The book features many interviews with industry professionals. The author is aware that as a cis-gendered woman who is attracted to men, her perspective on what works best for designing sex scenes may not be universal. She uses these interviews to defer to other experts when it comes to same-sex attraction and transgender experiences. I think this is a really smart choice that highlights how much thought and care was put into this book.
One of the chapters in the book that I personally got the most out of compares and contrasts the design of “Kindness Coins” with a “Chemistry Casino.”
The first is a common design trope in games about sex, particularly dating sims. In this design, the player showers an NPC with compliments, gifts, favors, etc., until they get their desired outcome, which is often sex. This kind of design effectively treats NPCs as Sexual Vending Machines. Put enough Kindness Coins in, and sex rolls out. Even though most adults know the difference between real life and entertainment, the Kindness Coin design can still reinforce harmful ideas about sex and relationships.

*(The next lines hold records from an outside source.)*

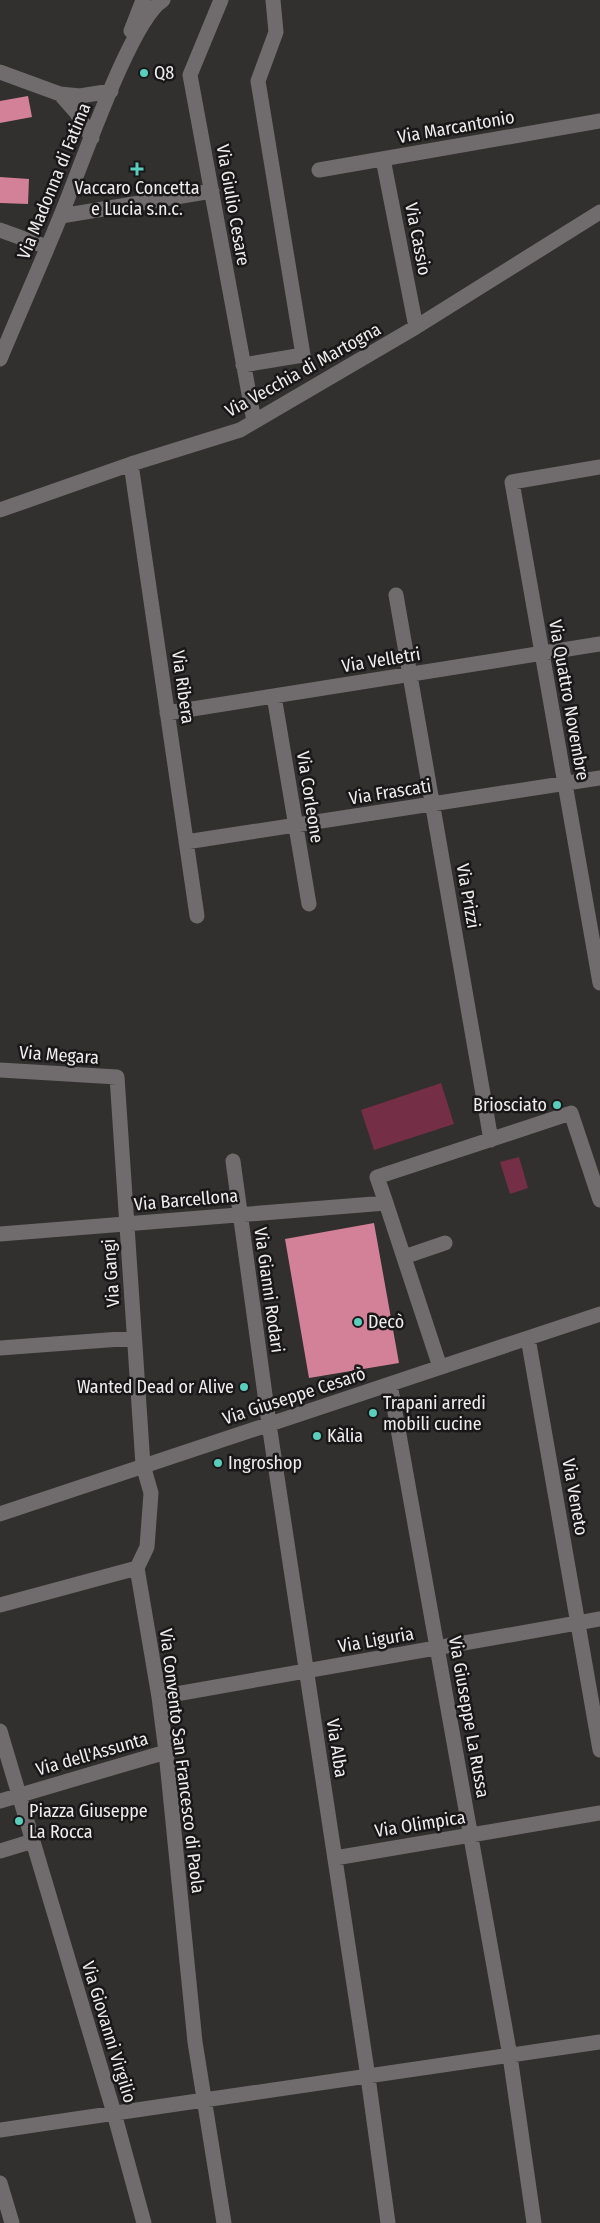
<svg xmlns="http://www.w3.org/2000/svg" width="600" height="2223" viewBox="0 0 600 2223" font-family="'Fira Sans Condensed',sans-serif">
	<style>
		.green { fill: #742e45 }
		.building { fill: #d28198 }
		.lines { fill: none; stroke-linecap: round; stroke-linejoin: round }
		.minor { stroke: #706c6d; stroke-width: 15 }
		.poi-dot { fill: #5acebc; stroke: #191718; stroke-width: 2 }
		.labels { text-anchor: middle; stroke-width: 5; stroke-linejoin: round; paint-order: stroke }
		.poi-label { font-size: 18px; fill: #efeded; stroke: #191718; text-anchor: start }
		.street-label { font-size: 18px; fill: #efeded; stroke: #191718 }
	</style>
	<rect width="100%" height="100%" fill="#322f2f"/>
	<path class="green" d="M441 1083 454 1124 374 1150 361 1110Z
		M519 1157 528 1188 510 1194 500 1162Z"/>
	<path class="building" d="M28 96 32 117 0 123V101Z
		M0 177 29 179 28 204 0 203Z
		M374 1223 399 1363 309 1378 285 1239Z"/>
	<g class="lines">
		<path class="minor" d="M221 0 190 75 254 421
			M131 31 143 0
			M0 72 60 94 80 96 111 91
			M60 94 76 112 92 138
			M383 159 416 327
			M319 170 600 121
			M61 216 212 191
			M0 230 47 247
			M0 359C20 311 41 264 61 215 79 173 130 20 163 0
			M243 365 303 355 258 81 276 32 273 0
			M131 464 197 916
			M600 467 512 482 600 983
			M0 510 131 464 240 430 416 327 600 212
			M396 595 491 1140
			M274 696 309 904
			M167 713 600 644
			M186 842 600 778
			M0 1070 117 1077 143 1465 151 1493 147 1547 137 1568
			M233 1161 269 1424 368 2077 388 2223
			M386 1203 377 1177 571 1113 600 1200
			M0 1234 386 1203 440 1367
			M404 1257 445 1243
			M528 1338 600 1750
			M0 1348 134 1338
			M390 1384 510 2056 534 2223
			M0 1514 600 1314
			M137 1568 159 1697 166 1752 195 2042 224 2223
			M0 1605 137 1568
			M159 1697 600 1619
			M0 1731 114 2113 144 2223
			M0 1801 166 1752
			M0 1851 33 1841
			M335 1858 600 1813
			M0 2130 600 2042
			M0 2183 12 2223"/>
	</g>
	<g class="poi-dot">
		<circle cx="144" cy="73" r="5"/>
		<path d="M134.5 161.5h5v5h5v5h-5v5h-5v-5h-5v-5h5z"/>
		<circle cx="557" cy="1105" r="5"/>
		<circle cx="358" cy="1322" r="5"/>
		<circle cx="244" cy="1387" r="5"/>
		<circle cx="373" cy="1413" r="5"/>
		<circle cx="317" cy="1436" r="5"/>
		<circle cx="218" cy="1463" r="5"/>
		<circle cx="19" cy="1821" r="5"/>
	</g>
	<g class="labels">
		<g class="poi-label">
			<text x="154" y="79">Q8</text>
			<text x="137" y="194" text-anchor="middle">Vaccaro Concetta<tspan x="137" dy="21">e Lucia s.n.c.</tspan></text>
			<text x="547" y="1111" text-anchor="end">Briosciato</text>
			<text x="368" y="1328">Decò</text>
			<text x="234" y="1393" text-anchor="end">Wanted Dead or Alive</text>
			<text x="383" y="1409">Trapani arredi<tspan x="383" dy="21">mobili cucine</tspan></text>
			<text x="327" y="1442">Kàlia</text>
			<text x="228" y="1469">Ingroshop</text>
			<text x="29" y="1817">Piazza Giuseppe<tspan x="29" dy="21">La Rocca</tspan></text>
		</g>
		<g class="street-label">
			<text transform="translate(456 127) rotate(-10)" y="6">Via Marcantonio</text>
			<text transform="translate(54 181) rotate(-68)" y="6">Via Madonna di Fatima</text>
			<text transform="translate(233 205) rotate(80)" y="6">Via Giulio Cesare</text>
			<text transform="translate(418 239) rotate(79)" y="6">Via Cassio</text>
			<text transform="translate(303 370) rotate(-29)" y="6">Via Vecchia di Martogna</text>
			<text transform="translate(381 660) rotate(-9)" y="6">Via Velletri</text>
			<text transform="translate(183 687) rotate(82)" y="6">Via Ribera</text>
			<text transform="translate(569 700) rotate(80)" y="6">Via Quattro Novembre</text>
			<text transform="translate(390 792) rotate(-9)" y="6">Via Frascati</text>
			<text transform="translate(310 797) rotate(81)" y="6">Via Corleone</text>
			<text transform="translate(468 896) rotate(80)" y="6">Via Prizzi</text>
			<text transform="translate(59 1055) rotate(4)" y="6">Via Megara</text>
			<text transform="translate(186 1200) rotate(-5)" y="6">Via Barcellona</text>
			<text transform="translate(111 1273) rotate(-94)" y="6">Via Gangi</text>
			<text transform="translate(269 1290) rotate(82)" y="6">Via Gianni Rodari</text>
			<text transform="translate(294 1396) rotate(-18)" y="6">Via Giuseppe Cesarò</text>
			<text transform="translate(575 1497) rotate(80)" y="6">Via Veneto</text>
			<text transform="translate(376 1640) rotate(-10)" y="6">Via Liguria</text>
			<text transform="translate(469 1717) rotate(80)" y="6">Via Giuseppe La Russa</text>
			<text transform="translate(337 1748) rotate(81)" y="6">Via Alba</text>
			<text transform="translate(92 1754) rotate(-16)" y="6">Via dell'Assunta</text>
			<text transform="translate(182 1761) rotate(83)" y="6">Via Convento San Francesco di Paola</text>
			<text transform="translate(420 1824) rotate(-9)" y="6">Via Olimpica</text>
			<text transform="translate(109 2032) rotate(73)" y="6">Via Giovanni Virgilio</text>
		</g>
	</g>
</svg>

After examining the pros and cons of this design, the author provides an alternative. In a Chemistry Casino design, the likes and dislikes of the NPC are put front and center. Instead of responding to direct stimuli like gifts and compliments, the NPCs respond to more ephemeral inputs like a character’s appearance, how they carry themselves, and their decisions during gameplay. This means the player has to consider the inner life of an NPC; they can’t just keep doing the same few actions to increase a “relationship” bar on the HUD.
But what makes Passion and Play such a great and well-researched book is that Ms. Clough does not present this alternative design as a Golden Hammer that will instantly make your game better. She is quick to point out that Chemistry Casinos may be a more realistic model for mapping attraction between characters, but it also makes the design more difficult to implement and harder to understand for your players.

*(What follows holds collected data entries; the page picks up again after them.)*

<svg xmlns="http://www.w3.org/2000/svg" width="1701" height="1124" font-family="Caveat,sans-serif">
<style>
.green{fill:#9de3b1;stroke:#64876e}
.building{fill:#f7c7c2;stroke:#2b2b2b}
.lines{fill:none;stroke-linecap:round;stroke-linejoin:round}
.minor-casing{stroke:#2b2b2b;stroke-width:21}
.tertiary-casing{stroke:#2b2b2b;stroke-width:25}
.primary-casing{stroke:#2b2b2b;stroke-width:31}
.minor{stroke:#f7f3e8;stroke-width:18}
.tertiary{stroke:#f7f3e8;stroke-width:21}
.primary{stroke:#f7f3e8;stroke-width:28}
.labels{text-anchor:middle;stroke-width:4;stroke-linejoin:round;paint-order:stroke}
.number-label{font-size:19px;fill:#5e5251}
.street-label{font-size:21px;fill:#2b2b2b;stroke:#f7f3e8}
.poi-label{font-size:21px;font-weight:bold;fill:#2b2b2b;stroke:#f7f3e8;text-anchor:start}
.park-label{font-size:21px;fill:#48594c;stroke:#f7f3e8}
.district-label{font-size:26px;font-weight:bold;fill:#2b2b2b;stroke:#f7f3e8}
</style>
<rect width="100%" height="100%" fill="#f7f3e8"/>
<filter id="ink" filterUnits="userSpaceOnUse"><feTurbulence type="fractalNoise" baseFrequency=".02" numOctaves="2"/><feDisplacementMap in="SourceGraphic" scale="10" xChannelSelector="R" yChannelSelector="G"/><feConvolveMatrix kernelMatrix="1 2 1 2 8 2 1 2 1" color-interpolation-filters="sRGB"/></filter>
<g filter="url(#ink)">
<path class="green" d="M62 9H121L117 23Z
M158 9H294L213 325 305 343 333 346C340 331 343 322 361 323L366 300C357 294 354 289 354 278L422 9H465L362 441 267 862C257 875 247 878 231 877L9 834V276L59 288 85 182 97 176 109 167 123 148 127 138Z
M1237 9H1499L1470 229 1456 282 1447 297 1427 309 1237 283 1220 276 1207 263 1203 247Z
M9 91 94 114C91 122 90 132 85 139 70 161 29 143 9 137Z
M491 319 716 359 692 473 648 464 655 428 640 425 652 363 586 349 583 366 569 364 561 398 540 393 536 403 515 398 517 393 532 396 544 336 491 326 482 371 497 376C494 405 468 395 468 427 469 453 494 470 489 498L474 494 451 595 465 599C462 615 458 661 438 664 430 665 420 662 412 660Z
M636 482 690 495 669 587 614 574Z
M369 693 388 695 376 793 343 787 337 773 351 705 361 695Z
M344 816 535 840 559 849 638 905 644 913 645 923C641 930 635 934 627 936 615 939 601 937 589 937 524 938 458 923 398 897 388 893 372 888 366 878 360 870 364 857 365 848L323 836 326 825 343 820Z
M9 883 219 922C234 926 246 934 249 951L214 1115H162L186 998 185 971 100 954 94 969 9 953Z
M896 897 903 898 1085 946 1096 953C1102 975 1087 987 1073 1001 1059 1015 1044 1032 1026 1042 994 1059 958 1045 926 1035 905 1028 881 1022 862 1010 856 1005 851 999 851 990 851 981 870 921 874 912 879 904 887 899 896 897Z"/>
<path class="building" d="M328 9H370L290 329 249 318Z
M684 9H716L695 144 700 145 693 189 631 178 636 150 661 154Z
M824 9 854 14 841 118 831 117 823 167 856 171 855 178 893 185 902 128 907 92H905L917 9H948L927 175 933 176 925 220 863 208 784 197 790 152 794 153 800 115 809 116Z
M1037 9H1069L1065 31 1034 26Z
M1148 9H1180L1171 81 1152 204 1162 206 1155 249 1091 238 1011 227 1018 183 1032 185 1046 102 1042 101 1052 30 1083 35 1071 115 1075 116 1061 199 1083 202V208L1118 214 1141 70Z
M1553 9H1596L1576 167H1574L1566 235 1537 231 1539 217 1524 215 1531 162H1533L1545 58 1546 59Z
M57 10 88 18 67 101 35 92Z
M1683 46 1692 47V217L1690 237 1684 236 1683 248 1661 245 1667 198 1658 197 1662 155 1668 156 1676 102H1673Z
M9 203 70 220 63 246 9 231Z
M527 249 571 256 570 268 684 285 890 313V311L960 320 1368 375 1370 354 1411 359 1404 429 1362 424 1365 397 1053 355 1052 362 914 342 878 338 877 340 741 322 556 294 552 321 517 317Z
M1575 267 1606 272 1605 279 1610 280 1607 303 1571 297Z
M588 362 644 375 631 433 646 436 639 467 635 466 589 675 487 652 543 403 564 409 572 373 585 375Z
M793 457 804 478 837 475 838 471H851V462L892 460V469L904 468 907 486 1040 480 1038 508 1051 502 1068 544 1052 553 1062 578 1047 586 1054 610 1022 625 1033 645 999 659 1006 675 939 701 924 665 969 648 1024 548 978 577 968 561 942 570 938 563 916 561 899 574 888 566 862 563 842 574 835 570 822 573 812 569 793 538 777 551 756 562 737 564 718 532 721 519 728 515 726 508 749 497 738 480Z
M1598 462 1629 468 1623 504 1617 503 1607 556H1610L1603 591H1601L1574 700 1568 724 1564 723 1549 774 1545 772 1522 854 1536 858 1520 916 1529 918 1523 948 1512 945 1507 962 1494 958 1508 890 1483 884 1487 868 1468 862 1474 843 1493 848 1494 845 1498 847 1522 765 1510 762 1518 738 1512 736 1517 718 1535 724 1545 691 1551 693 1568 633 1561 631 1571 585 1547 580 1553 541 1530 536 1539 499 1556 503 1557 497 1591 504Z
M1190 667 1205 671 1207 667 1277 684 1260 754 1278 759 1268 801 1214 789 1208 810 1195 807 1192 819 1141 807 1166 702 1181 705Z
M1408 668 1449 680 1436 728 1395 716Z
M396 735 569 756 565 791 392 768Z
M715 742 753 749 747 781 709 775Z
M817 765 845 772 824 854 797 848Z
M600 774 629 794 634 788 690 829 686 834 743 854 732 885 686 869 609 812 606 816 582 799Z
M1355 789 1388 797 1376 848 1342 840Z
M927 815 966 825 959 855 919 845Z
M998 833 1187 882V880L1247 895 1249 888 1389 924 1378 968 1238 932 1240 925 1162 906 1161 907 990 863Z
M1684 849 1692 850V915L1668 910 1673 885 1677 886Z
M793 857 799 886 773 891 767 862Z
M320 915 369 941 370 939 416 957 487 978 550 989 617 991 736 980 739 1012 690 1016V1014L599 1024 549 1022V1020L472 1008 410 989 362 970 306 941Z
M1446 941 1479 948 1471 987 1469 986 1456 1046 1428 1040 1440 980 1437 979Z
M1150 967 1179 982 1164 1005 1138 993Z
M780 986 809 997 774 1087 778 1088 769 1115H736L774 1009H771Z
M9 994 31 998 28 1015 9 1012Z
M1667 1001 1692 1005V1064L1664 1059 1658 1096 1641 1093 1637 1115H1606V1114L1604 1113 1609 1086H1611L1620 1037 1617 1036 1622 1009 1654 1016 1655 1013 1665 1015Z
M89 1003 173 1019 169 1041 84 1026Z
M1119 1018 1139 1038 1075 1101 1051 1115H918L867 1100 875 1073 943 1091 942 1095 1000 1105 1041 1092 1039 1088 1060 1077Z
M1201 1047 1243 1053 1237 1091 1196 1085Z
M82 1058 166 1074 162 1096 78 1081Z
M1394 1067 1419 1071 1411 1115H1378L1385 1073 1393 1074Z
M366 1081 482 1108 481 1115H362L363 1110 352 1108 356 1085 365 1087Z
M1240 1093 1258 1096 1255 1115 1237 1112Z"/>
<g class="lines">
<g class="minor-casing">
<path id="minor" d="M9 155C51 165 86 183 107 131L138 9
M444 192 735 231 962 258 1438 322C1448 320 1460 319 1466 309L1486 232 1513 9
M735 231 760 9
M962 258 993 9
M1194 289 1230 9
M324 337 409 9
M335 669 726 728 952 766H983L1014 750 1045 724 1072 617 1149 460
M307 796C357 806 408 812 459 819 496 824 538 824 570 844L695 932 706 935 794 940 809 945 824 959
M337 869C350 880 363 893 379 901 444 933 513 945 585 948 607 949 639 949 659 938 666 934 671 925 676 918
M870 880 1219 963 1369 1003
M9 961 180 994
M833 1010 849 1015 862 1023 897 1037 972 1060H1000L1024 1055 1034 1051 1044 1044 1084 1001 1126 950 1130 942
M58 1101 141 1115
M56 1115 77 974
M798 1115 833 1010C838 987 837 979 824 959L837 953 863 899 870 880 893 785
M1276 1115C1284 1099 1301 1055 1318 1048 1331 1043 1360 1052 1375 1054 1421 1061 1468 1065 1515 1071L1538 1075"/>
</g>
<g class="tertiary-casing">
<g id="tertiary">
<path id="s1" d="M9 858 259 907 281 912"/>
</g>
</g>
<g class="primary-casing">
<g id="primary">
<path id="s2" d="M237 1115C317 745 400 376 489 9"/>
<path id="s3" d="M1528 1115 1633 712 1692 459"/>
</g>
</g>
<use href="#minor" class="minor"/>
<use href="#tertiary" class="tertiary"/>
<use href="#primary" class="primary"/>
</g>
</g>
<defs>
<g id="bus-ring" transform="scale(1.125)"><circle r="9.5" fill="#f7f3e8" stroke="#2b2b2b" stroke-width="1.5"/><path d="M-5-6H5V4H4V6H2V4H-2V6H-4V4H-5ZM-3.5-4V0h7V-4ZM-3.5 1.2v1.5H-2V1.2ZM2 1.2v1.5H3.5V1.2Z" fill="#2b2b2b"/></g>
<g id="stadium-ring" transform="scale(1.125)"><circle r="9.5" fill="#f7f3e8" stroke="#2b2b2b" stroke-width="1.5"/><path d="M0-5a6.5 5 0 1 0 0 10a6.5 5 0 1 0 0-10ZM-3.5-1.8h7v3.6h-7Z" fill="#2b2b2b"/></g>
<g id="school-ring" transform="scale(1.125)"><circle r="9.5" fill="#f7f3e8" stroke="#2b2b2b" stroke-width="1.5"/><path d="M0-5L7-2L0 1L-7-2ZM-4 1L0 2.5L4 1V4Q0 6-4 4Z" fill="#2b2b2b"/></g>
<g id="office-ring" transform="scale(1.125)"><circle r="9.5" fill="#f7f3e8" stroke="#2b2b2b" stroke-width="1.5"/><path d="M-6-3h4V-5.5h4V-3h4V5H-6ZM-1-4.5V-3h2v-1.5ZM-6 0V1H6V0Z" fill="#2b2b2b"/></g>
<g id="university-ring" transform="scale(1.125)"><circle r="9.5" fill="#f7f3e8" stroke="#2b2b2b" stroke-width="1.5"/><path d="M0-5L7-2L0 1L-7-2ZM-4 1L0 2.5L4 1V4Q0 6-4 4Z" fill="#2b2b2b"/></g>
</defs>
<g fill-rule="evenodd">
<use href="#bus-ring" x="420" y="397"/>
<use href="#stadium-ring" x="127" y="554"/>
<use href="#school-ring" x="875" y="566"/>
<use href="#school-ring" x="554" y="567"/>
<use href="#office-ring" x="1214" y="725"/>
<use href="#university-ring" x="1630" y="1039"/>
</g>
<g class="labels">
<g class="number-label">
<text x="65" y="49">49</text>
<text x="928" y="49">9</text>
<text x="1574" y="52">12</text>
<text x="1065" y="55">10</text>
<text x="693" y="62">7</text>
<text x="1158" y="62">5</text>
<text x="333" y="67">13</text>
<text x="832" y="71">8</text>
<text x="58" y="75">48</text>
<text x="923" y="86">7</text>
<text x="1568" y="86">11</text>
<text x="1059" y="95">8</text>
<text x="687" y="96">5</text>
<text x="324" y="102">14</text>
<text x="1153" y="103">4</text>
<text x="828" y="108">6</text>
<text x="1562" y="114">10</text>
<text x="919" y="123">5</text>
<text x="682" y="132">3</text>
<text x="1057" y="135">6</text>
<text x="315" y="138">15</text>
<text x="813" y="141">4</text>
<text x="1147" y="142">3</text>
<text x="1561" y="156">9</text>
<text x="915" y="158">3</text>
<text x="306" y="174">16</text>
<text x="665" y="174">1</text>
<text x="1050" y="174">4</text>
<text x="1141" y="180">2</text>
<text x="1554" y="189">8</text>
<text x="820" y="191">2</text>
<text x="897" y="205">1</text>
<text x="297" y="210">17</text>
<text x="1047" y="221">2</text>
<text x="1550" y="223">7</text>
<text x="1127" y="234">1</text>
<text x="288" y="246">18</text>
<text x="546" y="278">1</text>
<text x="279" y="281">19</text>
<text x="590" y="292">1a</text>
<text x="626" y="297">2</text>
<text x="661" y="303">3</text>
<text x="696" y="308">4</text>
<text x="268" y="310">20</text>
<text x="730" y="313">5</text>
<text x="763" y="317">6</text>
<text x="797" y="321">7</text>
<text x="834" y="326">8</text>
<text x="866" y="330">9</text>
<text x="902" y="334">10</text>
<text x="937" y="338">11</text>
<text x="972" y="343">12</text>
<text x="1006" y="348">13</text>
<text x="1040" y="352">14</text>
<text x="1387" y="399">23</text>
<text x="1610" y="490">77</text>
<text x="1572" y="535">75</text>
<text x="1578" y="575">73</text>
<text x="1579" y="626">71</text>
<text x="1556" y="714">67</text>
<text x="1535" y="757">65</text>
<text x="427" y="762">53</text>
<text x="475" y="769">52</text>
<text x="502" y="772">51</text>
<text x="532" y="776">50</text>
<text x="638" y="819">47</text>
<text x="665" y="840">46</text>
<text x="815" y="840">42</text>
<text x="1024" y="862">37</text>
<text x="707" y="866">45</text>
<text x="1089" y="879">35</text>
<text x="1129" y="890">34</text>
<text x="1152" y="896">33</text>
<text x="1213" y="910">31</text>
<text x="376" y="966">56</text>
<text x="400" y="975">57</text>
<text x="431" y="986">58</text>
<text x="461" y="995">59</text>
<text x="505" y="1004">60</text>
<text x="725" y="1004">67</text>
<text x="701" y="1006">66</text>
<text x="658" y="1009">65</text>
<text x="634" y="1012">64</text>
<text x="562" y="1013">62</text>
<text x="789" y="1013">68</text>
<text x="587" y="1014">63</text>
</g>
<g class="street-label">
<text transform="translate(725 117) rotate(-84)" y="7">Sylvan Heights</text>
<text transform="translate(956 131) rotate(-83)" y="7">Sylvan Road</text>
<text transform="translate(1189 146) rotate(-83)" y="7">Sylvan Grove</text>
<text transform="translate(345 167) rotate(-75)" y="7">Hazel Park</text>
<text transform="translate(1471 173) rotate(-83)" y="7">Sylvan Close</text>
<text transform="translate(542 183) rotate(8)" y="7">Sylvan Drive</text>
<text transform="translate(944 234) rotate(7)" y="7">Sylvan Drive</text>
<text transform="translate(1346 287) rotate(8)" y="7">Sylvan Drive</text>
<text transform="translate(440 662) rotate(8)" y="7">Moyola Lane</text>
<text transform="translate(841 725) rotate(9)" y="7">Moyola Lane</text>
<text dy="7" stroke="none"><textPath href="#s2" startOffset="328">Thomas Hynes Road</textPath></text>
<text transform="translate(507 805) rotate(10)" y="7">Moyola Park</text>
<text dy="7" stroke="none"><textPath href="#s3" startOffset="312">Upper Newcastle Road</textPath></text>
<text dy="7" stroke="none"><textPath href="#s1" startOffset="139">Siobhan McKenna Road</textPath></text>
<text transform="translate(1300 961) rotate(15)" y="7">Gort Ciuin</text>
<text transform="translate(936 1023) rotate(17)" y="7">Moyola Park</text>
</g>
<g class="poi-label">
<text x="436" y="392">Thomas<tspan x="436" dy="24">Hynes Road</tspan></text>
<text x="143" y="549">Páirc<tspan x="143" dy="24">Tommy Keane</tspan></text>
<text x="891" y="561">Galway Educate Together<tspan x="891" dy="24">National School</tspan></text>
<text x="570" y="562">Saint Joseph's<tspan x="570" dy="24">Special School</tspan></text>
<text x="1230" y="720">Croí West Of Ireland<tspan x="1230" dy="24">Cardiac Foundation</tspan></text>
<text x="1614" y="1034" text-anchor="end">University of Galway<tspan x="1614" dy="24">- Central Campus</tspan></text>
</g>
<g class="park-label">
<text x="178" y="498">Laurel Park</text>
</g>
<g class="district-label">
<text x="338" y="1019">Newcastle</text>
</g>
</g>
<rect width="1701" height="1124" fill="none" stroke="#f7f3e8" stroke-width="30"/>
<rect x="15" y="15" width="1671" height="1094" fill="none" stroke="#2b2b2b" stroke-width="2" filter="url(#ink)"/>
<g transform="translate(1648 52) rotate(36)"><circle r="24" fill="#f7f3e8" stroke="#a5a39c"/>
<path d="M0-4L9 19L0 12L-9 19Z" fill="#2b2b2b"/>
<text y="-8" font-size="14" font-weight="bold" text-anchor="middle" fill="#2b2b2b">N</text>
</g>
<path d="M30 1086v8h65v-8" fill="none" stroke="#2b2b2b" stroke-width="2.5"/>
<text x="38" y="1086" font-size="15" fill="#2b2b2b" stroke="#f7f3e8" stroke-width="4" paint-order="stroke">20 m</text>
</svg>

Ultimately, it’s up to you as a designer to figure out what your game, and your audience, require. But being aware of the downsides of your chosen design is extremely useful. Because now you’re making informed decisions about your game design instead of being caught off-guard by audience reception.
If you are interested in making your own adult game or simply want to broaden your horizons as a game designer, you should absolutely get this book. I cannot imagine a university course on sexuality and games that would not have Passion and Play on its reading list moving forward. Suffice to say that I would have loved to have read this book before I started designing my own adult game!